The Kan'ei shoka keizuden, or "Genealogies of the Houses of the Kan'ei Period"[1] was the first compilation of genealogies of the daimyô and hatamoto families.

The genealogies were compiled by Hayashi Razan and Hayashi Gahô under the supervision of Ôta Sukemune. It was commissioned in 1641, the same year that genealogies were also compiled of the Japanese imperial family, the various Chinese dynasties, the lineages of Kamakura and Muromachi shoguns, and of Oda Nobunaga and Toyotomi Hideyoshi. Completed in 1643, the Kan'ei shoka keizuden covered the genealogies of 1,419 samurai families in two sets of 186 volumes (one set in Japanese, one in Chinese).

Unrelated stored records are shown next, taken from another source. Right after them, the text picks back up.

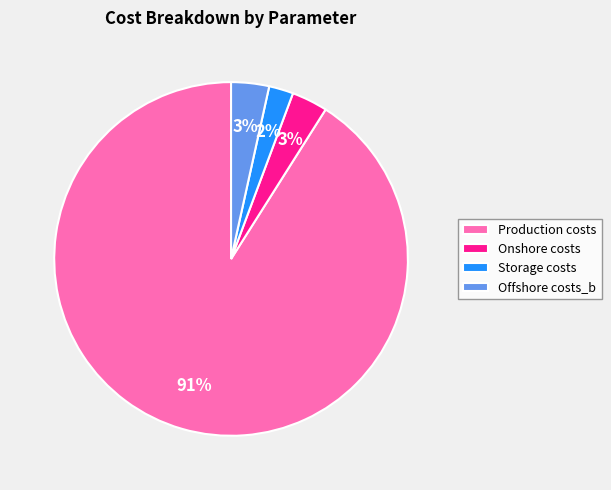

True or false: Onshore costs accounts for 3% of the total.

True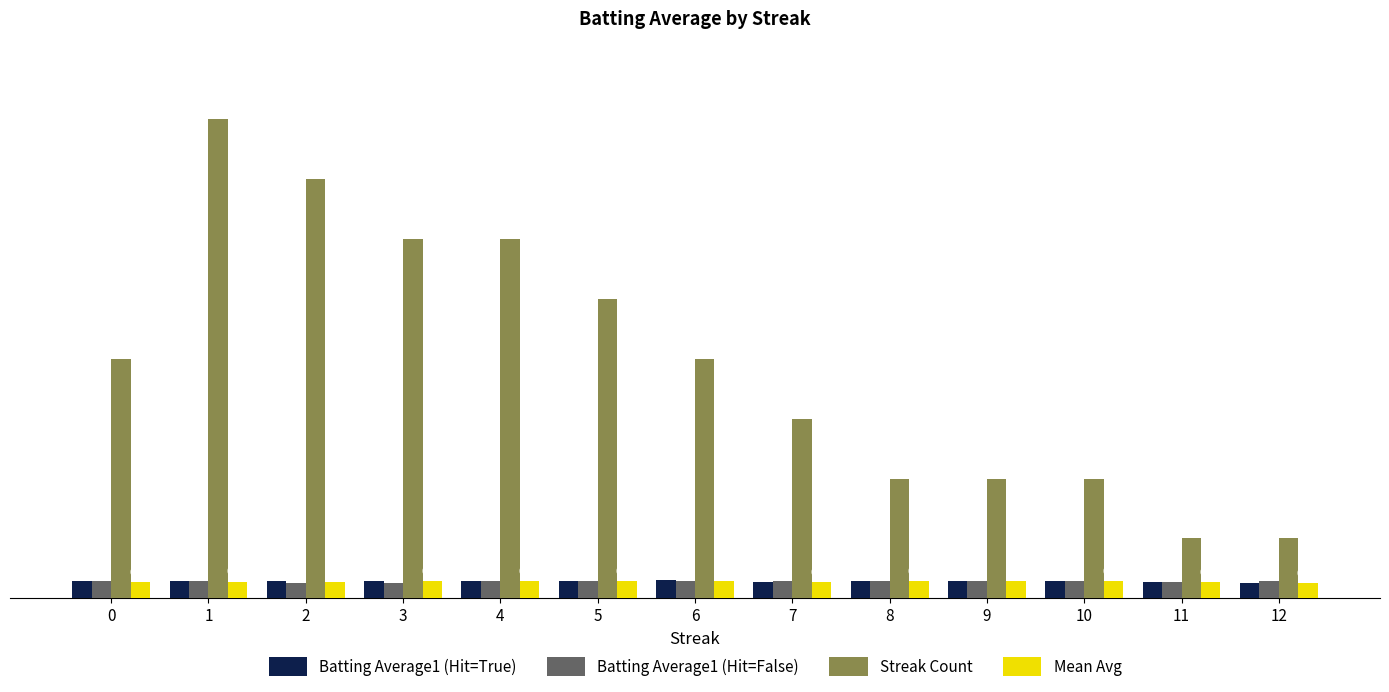

What is the maximum value shown in the chart?

8.0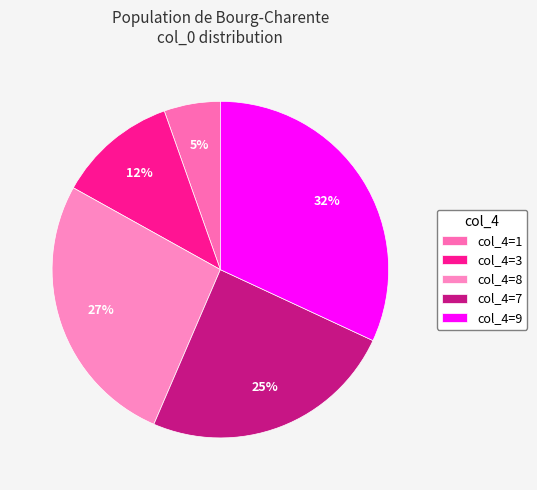

Count the number of slices in the pie.

5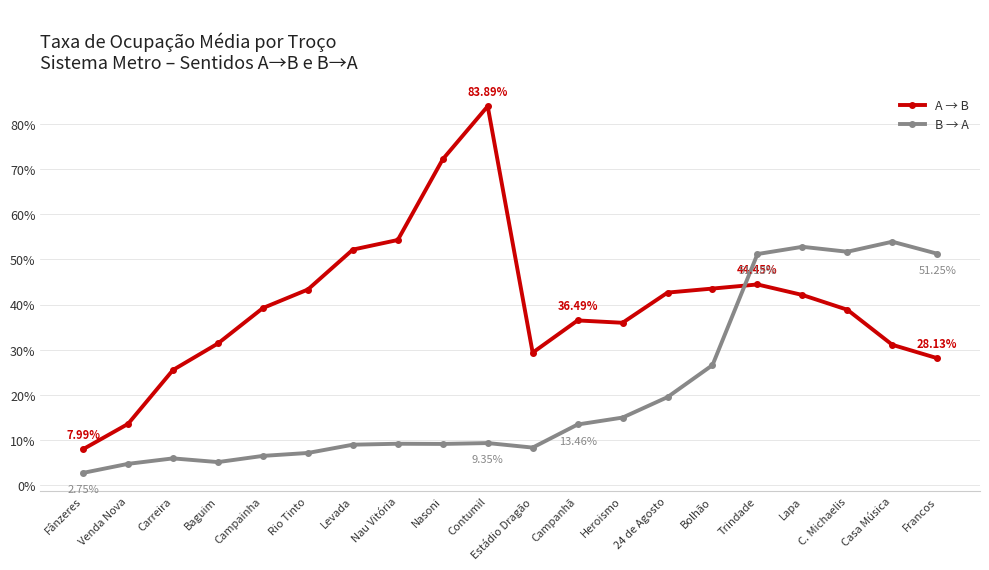

What is the label of the 6th point from the left?

Rio Tinto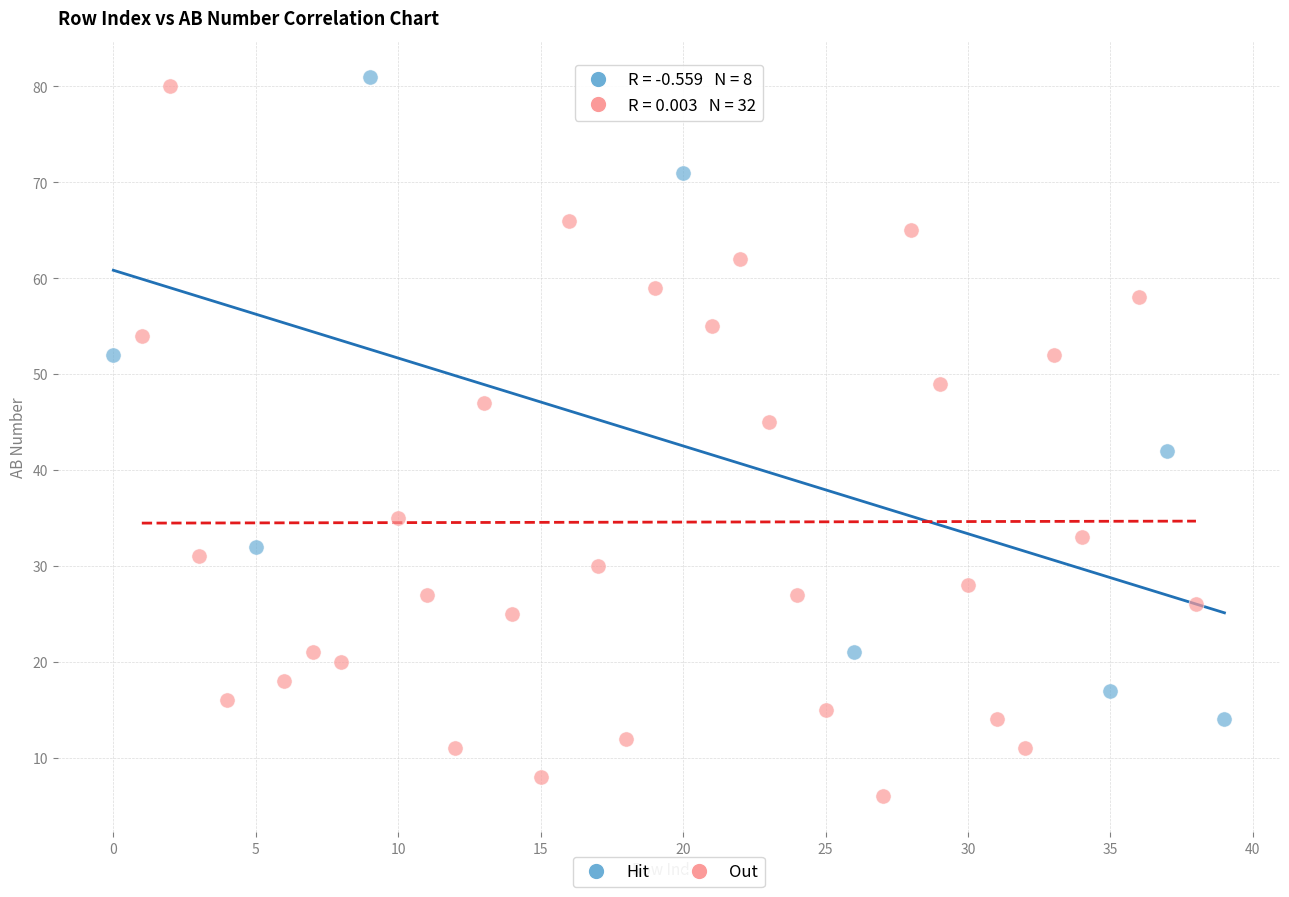

Which series has the widest spread of Y values?

Out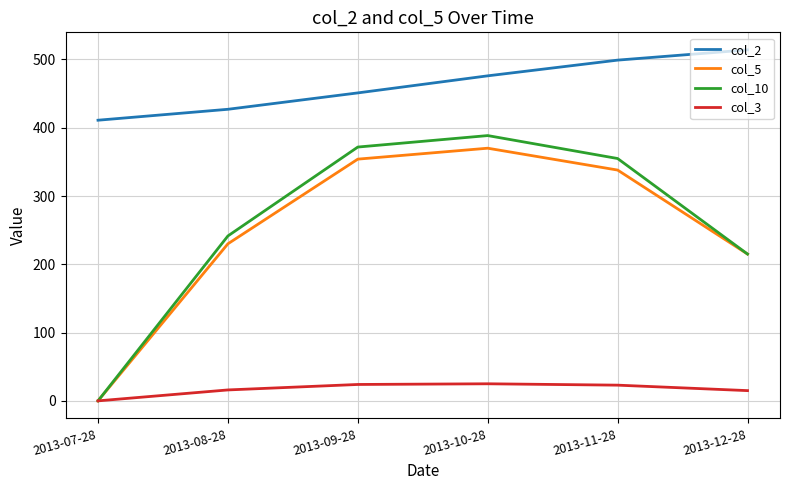

List the series in order of their peak value, highest first.

col_2, col_10, col_5, col_3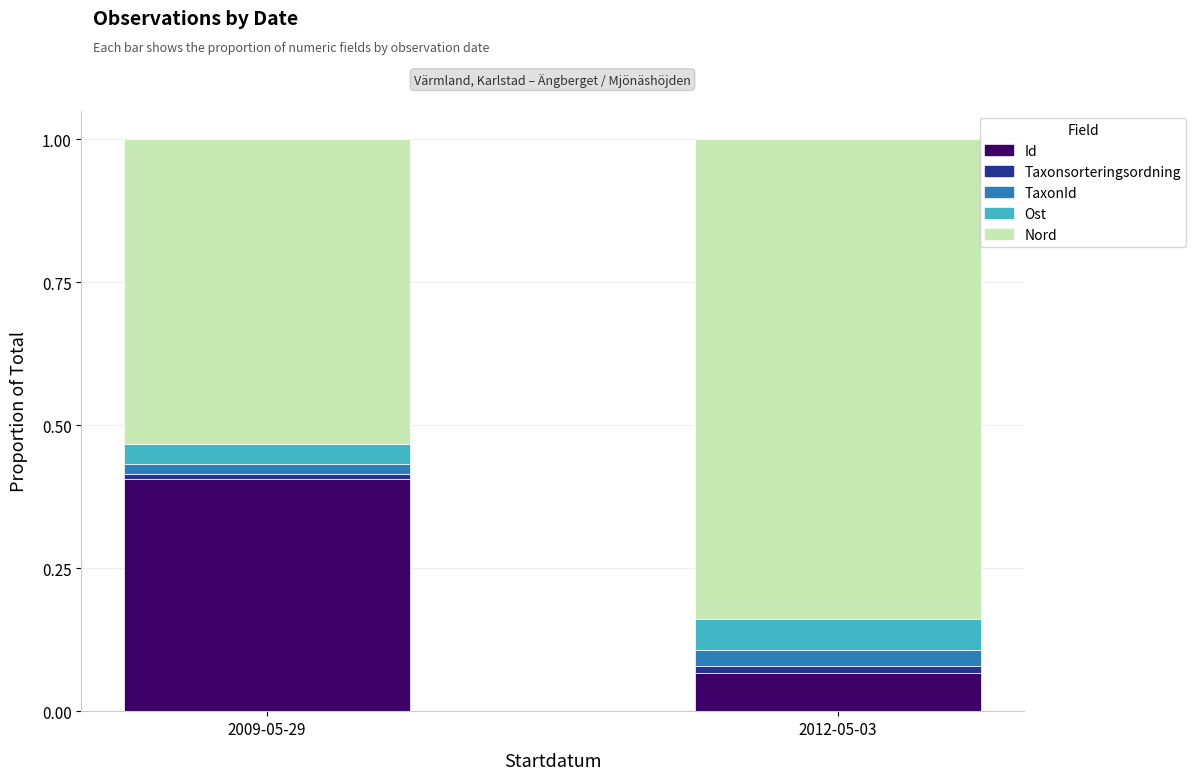

What are all the series names shown in the legend?

Id, Taxonsorteringsordning, TaxonId, Ost, Nord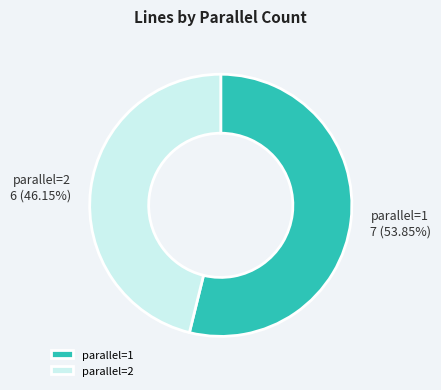

Approximately how many times larger is the value at parallel=2 compared to parallel=1?

0.9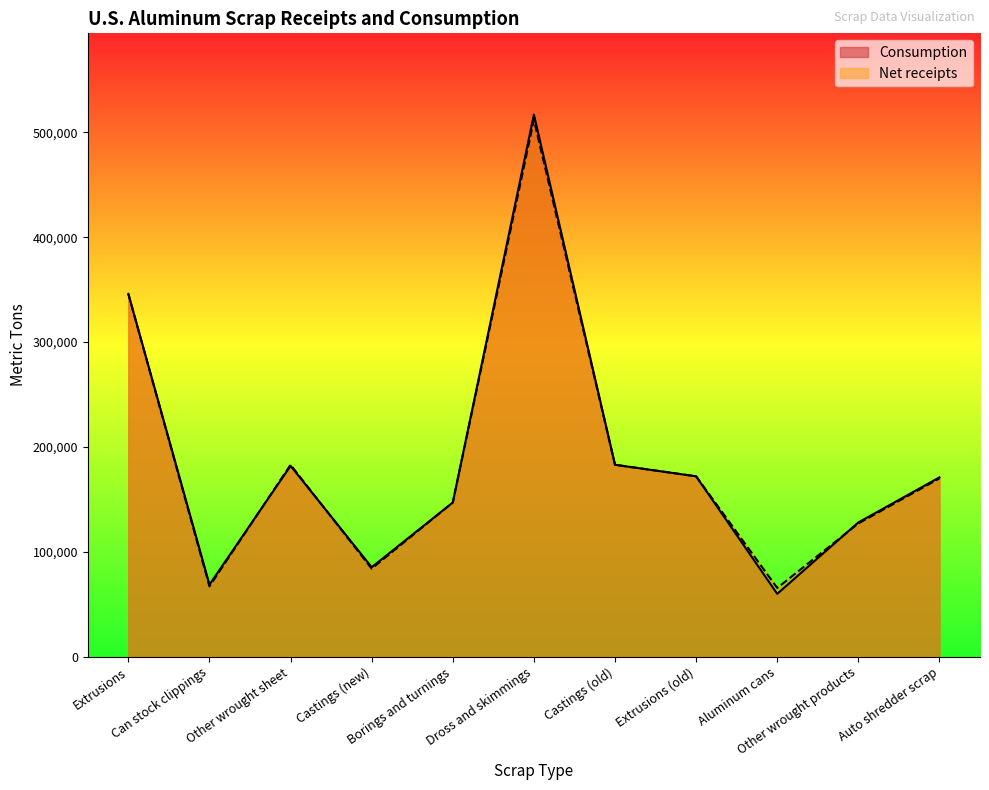

How many lines are shown in the chart?

2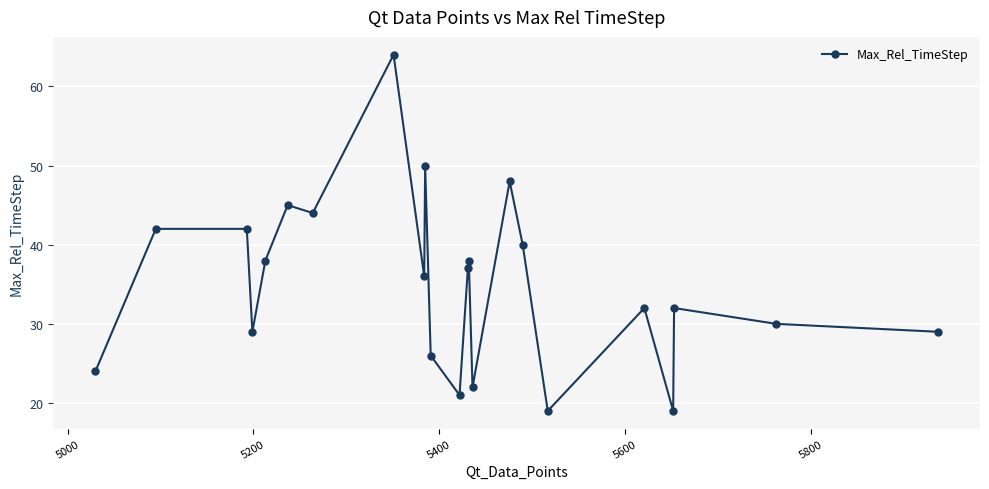

What is the difference between the maximum and minimum values?

45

Razan and Gahô collected the necessary information primarily from the samurai houses themselves, who maintained their own records and genealogies. The two Hayashi men, along with a team of scholars, then vetted the documents and verified their contents before including them in the final keizuden.

A single progenitor was determined for each samurai house, and they were all categorized as descending from either the Seiwa Genji, Taira clan, Fujiwara clan, or miscellaneous (other), with special attention paid as well to descent from members of the Imperial family, and major courtier (kuge) families. Descendants of other Minamoto clan (Genji) lineages, including the Saga Genji, Uda Genji, and Montoku Genji, descended from emperors other than Emperor Seiwa, were placed in the miscellaneous category in order to better emphasize the importance of the Tokugawa clan, which traced its lineage across 26 generations directly back to Emperor Seiwa.

All of the genealogies end with the generation contemporary to Tokugawa Ieyasu, with the statement "And then [so-and-so] entered the service of Daigongen [i.e. Ieyasu]." Important as this text is for us today as historians as a record of the lineages of the various families[2], at the time one of its most important functions was as a tool for promoting the discourse of Tokugawa supremacy and shogunate legitimacy. Following its completion, the text was presented as an offering to Tôshô Daigongen (i.e. the deified spirit of Ieyasu) in a ceremony held at Nikkô Tôshôgû.[3]

References

  • Berry, Mary Elizabeth. Japan in Print. University of California Press, 2006. pp113-115.
  • "Kan'ei shoka keizuden." Digital Daijisen. Shogakukan, Inc.
  1. Berry. p234.
  2. Though, we must keep in mind the alterations made to cover over disjunctions, and also to legitimize certain families, especially the Tokugawa, whose claim of direct descent from the Minamoto is somewhat shaky.
  3. Morgan Pitelka, Spectacular Accumulation, University of Hawaii Press (2016), 160.